■ Texte à lire
######
Christopher Hall : Penser square
Animateur d’un gala entièrement anglophone lors du Grand Rire, Christopher Hall commente l’apport de quelques fortes pointures de l’humour en anglais et expose les mécanismes de la provocation.
Au terme d’un entretien d’à peine 20 minutes, ils y seront tous passés. Des Monty Python à Benny Hill, de Lenny Bruce à Andrew Dice Clay, de Jerry Seinfeld à Rick Mercer, le panthéon des humoristes anglo-saxons est décliné par Christopher Hall, qui animera un gala-ovni dans la programmation du Grand Rire, show entièrement anglophone auquel participeront aussi les Mike Ward, François Massicotte et P.A. Méthot.
Un prétexte idéal pour constater l’incontestable influence de l’humour britannique et américain – et, en de très rares occasions, canadien-anglais – sur nos humoristes, mais aussi pour en radiographier les racines, et constater du coup l’apport social du genre.
Cela, même si, "avant tout, il s’agit de faire rire, et après, si on peut passer un message, c’est génial, tant mieux", soutient Hall, qui occupe chaque samedi le siège de guignol de service dans l’émission d’information de Michel Lacombe (Ouvert le samedi) à la radio de la SRC.
Aujourd’hui une florissante business, souvent prévisible et consensuel, l’humour sert parfois aussi de véhicule aux changements sociaux. Une voix de la contreculture qui, par le rire, l’absurde et l’imagination débridée, a souvent contribué à l’émancipation des peuples.
Chez nous, on pense immédiatement aux Cyniques, à Yvon Deschamps. Mais chez les anglos, les exemples du genre sont aussi nombreux.
######
■ Données fournies

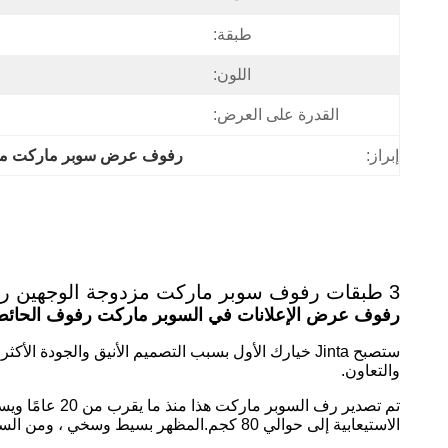
طبقة:
اللون:
القدرة على العرض:
إبراز:
رفوف عرض سوبر ماركت مزد
3 طبقات رفوف سوبر ماركت مزدوجة الوجهين رف رمادي
رفوف عرض الإعلانات في السوبر ماركت رفوف الحائط
ستصبح Jinta خيارك الأول بسبب التصميم الأنيق والجودة 
والتعاون.
تم تصدير رف 
الاستيعابية إلى حوالي 80 كجم.المظهر بسيط وسخي ، ومن السهل تجميعه.العبوة القابلة للفك ملائمة للنقل لمسافات طويلة.إنه رف تستحقه.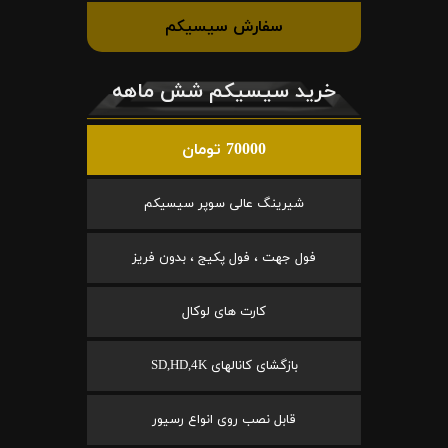
سفارش سیسیکم
خرید سیسیکم شش ماهه
70000 تومان
شیرینگ عالی سوپر سیسیکم
فول جهت ، فول پکیج ، بدون فریز
کارت های لوکال
بازگشای کانالهای SD,HD,4K
قابل نصب روی انواع رسیور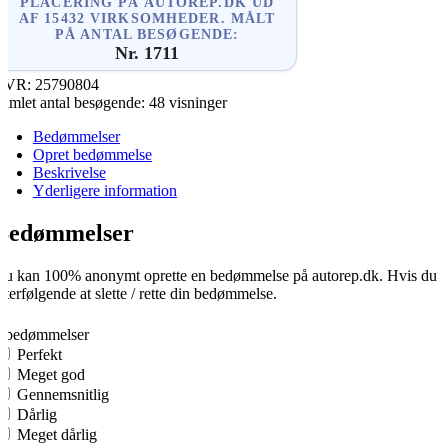
PLACERING PÅ AUTOREP.DK UD
AF 15432 VIRKSOMHEDER. MÅLT
PÅ ANTAL BESØGENDE:
Nr. 1711
CVR:
25790804
amlet antal besøgende:
48 visninger
Bedømmelser
Opret bedømmelse
Beskrivelse
Yderligere information
Bedømmelser
u kan 100% anonymt oprette en bedømmelse på autorep.dk. Hvis du opre
fterfølgende at slette / rette din bedømmelse.
0
0 bedømmelser
Perfekt
Meget god
Gennemsnitlig
Dårlig
Meget dårlig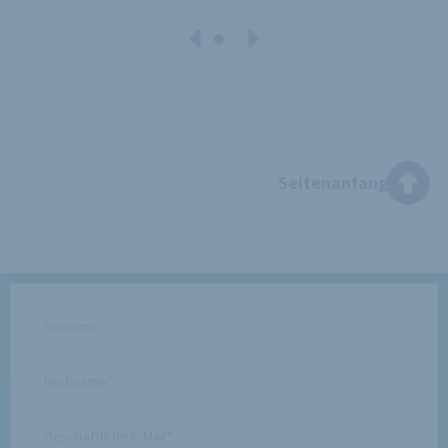
Seitenanfang
Vorname
Nachname
Geschäftliche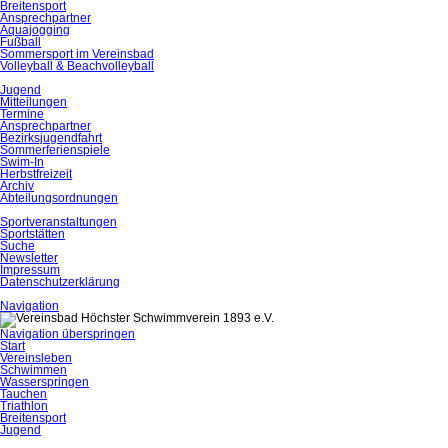
Breitensport
Ansprechpartner
Aquajogging
Fußball
Sommersport im Vereinsbad
Volleyball & Beachvolleyball
Jugend
Mitteilungen
Termine
Ansprechpartner
Bezirksjugendfahrt
Sommerferienspiele
Swim-In
Herbstfreizeit
Archiv
Abteilungsordnungen
Sportveranstaltungen
Sportstätten
Suche
Newsletter
Impressum
Datenschutzerklärung
Navigation
Navigation überspringen
Start
Vereinsleben
Schwimmen
Wasserspringen
Tauchen
Triathlon
Breitensport
Jugend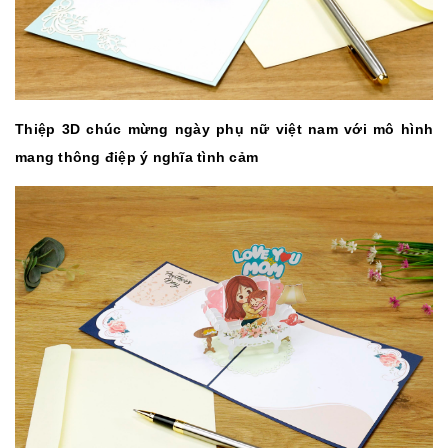
Thiệp 3D chúc mừng ngày phụ nữ việt nam với mô hình
mang thông điệp ý nghĩa tình cảm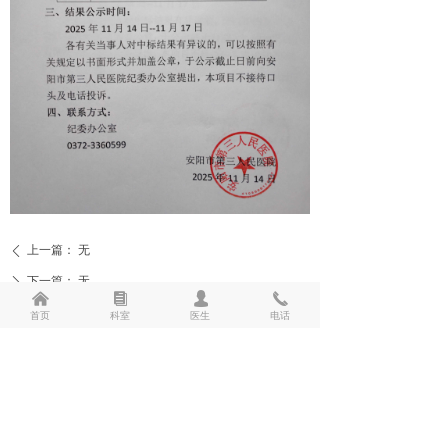
综合内科
消化内科
胸心外科
儿科
妇产科
骨科
上一篇：
无
ꄴ
下一篇：
无
ꄲ
呼吸内科
낀
뀴
넙
끅
首页
科室
医生
电话
急诊科
24小时急救电话：2927979、2950120、3360555
康复医学科
24小时服务电话：2957248、3360500
反馈电话：0372-3360502 健康体检热线：3360600
麻醉科
院址：市东风路北段363号（乘2路、8路、63路、56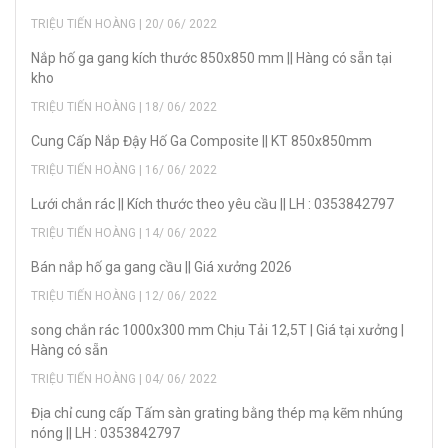
TRIỆU TIẾN HOÀNG | 20/ 06/ 2022
Nắp hố ga gang kích thước 850x850 mm || Hàng có sẵn tại
kho
TRIỆU TIẾN HOÀNG | 18/ 06/ 2022
Cung Cấp Nắp Đậy Hố Ga Composite || KT 850x850mm
TRIỆU TIẾN HOÀNG | 16/ 06/ 2022
Lưới chắn rác || Kích thước theo yêu cầu || LH : 0353842797
TRIỆU TIẾN HOÀNG | 14/ 06/ 2022
Bán nắp hố ga gang cầu || Giá xưởng 2026
TRIỆU TIẾN HOÀNG | 12/ 06/ 2022
song chắn rác 1000x300 mm Chịu Tải 12,5T | Giá tại xưởng |
Hàng có sẵn
TRIỆU TIẾN HOÀNG | 04/ 06/ 2022
Địa chỉ cung cấp Tấm sàn grating bằng thép mạ kẽm nhúng
nóng || LH : 0353842797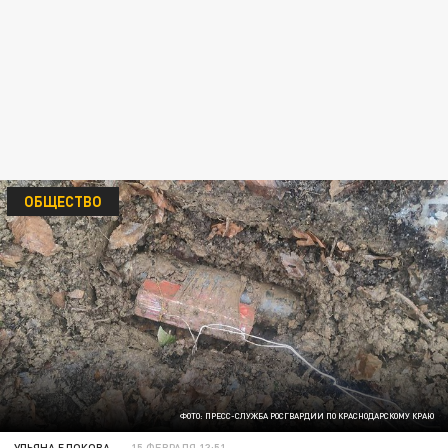
ОБЩЕСТВО
ФОТО: ПРЕСС-СЛУЖБА РОСГВАРДИИ ПО КРАСНОДАРСКОМУ КРАЮ
УЛЬЯНА БЛОКОВА
15 ФЕВРАЛЯ 13:51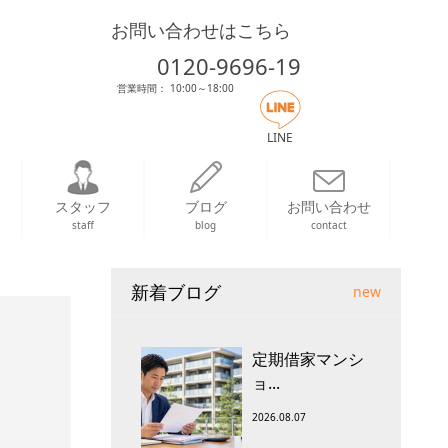
お問い合わせはこちら
0120-9696-19
営業時間： 10:00～18:00
LINE
スタッフ
ブログ
お問い合わせ
staff
blog
contact
新着ブログ
new
定期借家マンシ
ョ...
2026.08.07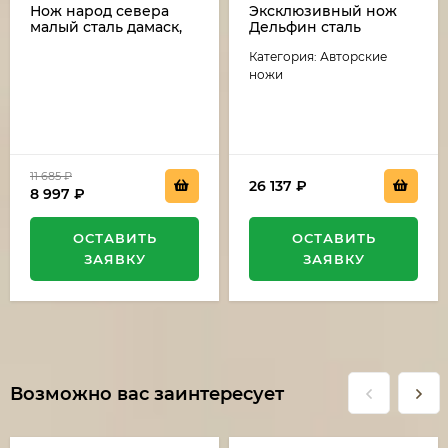
Нож народ севера
Эксклюзивный нож
малый сталь дамаск,
Дельфин сталь
рукоять бубинга и рог
дамаск-камень
Категория: Авторские
лося (распродажа)
(никелирование),
рукоять резная,
ножи
карельская береза,
мельхиор
11 685
₽
26 137
₽
8 997
₽
ОСТАВИТЬ
ОСТАВИТЬ
ЗАЯВКУ
ЗАЯВКУ
Возможно вас заинтересует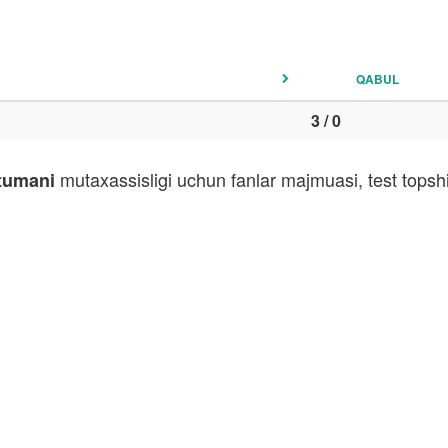
QABUL
3 / 0
mutaxassisligi uchun fanlar majmuasi, test topsh
 tumani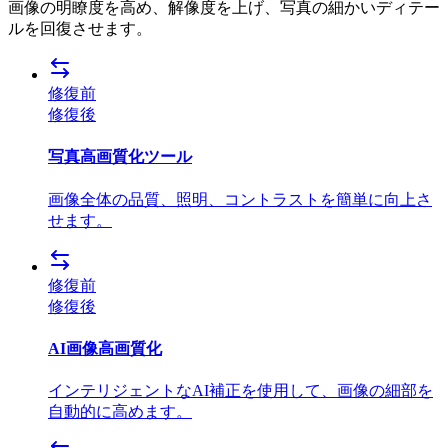
画像の明瞭度を高め、解像度を上げ、写真の細かいディテー
ルを回復させます。
修復前
修復後
写真高画質化ツール
画像全体の品質、照明、コントラストを簡単に向上さ
せます。
修復前
修復後
AI画像高画質化
インテリジェントなAI補正を使用して、画像の細部を
自動的に高めます。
######
■ Exercice A
Dans le texte sur Christopher Hall, à quelle émission de radio participe-t-il chaque samedi ?
■ Exercice B
Reprenez le texte sur Christopher Hall et l'humour anglophone à la suite de sa dernière phrase, et poursuivez-le.

■ Zone de réponse A
Il participe à Ouvert le samedi, l'émission d'information de Michel Lacombe à la radio de la SRC.

■ Zone de réponse B
Soupape d’une société engoncée, pour ne pas dire étouffée par la rigueur de la bienséance, l’humour anglo-saxon s’est avant tout appliqué à faire contrepoids à cette dictature du paraître. "C’est exactement cela, abonde Hall. D’un côté, tu regardes cette Angleterre victorienne, la royauté, ce côté hyper poli, puis de l’autre, il y a un truc comme les Monty Python, complètement tordu, et tu t’aperçois qu’il y a cette espèce de courant alternatif qui existe aussi. Je pense aussi à Benny Hill, qui montrait toujours des tétons, pour choquer… D’ailleurs, je pense que c’est surtout pour cela que je regardais ça quand j’étais jeune… Et puis parce c’était complètement fou."
Le nom de Hill fait instantanément bifurquer la conversation vers la vulgarité, souvent reprochée à l’humour, peu importe son origine. "À un certain moment, croit Hall, la rectitude politique est allée trop loin. On ne pouvait plus dire les choses telles qu’elles étaient. Alors, oui, peut-être qu’il fallait être vulgaire pour faire réagir les gens. La vulgarité pour la vulgarité, ça a été fait, entre autres par Andrew Dice Clay, il le faisait bien, mais… what’s the fucking point?" Quand Mike Ward – réputé pour ses propos crus – fait son numéro sur l’homophobie, il dit le mot fif, mais c’est pour réveiller le monde. Un peu comme un des plus grands du stand-up américain, Lenny Bruce, qui commençait un numéro en disant: "Are there any niggers in the house?" Une entreprise risquée, vulgaire jusqu’à la frontière de l’indécence, mais qui allait au bout du compte démonter les rouages tordus du racisme et exposer au public la puissance conférée aux mots lorsqu’ils deviennent tabous.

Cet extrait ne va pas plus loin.